====== MATERIAL FOR THE TASK
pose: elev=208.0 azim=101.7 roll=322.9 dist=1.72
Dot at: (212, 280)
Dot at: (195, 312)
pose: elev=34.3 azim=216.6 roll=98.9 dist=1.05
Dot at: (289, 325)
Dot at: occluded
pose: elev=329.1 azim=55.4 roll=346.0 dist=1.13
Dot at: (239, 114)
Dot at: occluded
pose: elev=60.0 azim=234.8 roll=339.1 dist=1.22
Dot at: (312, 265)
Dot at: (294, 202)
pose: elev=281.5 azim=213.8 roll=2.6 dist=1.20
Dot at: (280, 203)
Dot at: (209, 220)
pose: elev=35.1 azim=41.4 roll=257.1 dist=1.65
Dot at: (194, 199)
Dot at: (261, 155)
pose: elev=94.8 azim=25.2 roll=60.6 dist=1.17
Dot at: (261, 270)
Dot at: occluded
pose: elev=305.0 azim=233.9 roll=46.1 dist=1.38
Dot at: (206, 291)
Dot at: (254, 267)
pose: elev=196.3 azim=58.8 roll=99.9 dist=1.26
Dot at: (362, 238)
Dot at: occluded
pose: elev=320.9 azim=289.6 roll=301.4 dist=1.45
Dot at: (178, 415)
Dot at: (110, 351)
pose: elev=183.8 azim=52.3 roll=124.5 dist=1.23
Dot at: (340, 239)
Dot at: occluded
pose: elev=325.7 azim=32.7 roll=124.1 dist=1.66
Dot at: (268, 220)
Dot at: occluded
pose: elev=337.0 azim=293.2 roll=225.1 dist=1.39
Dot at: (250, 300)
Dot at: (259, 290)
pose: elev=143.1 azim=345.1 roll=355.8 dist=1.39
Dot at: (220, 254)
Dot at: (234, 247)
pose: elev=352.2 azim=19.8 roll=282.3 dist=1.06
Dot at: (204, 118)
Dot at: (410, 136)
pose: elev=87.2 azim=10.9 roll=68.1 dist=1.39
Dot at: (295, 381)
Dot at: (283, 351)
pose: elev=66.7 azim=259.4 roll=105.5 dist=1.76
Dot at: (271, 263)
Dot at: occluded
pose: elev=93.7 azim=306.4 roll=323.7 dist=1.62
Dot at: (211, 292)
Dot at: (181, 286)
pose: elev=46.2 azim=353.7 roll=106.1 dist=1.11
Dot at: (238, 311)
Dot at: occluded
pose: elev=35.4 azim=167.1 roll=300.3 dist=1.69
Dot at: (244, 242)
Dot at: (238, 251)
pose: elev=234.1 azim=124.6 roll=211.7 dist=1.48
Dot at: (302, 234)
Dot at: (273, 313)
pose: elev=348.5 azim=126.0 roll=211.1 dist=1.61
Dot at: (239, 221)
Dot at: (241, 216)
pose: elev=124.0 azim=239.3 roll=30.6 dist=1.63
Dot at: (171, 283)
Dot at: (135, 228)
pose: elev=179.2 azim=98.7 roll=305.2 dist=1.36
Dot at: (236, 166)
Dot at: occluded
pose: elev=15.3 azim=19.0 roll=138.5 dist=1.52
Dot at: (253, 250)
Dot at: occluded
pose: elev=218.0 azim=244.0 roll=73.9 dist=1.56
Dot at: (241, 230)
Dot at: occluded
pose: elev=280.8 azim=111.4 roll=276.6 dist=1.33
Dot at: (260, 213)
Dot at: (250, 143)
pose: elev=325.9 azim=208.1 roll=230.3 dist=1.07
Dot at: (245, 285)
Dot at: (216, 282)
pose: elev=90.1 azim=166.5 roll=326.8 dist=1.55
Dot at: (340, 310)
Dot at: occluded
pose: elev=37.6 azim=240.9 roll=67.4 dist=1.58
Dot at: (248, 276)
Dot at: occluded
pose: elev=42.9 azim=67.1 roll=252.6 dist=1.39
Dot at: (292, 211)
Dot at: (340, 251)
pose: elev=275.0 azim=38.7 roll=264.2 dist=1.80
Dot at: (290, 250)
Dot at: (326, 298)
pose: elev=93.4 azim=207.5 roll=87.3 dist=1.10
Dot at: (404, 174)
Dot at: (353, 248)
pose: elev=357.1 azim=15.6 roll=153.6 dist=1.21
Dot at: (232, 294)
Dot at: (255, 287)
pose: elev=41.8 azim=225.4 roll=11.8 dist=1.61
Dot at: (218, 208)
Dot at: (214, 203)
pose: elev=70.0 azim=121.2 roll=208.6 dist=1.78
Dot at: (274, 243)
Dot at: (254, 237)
============
== TASK TO COMPLETE ==
Copy out the lines above without any change, beginning with the line that contains "pose: elev=15.3 azim=19.0" and continuing down through the line that contains "Dot at: (216, 282)". Include both of those lines.

== FINISHED EXERCISE ==
pose: elev=15.3 azim=19.0 roll=138.5 dist=1.52
Dot at: (253, 250)
Dot at: occluded
pose: elev=218.0 azim=244.0 roll=73.9 dist=1.56
Dot at: (241, 230)
Dot at: occluded
pose: elev=280.8 azim=111.4 roll=276.6 dist=1.33
Dot at: (260, 213)
Dot at: (250, 143)
pose: elev=325.9 azim=208.1 roll=230.3 dist=1.07
Dot at: (245, 285)
Dot at: (216, 282)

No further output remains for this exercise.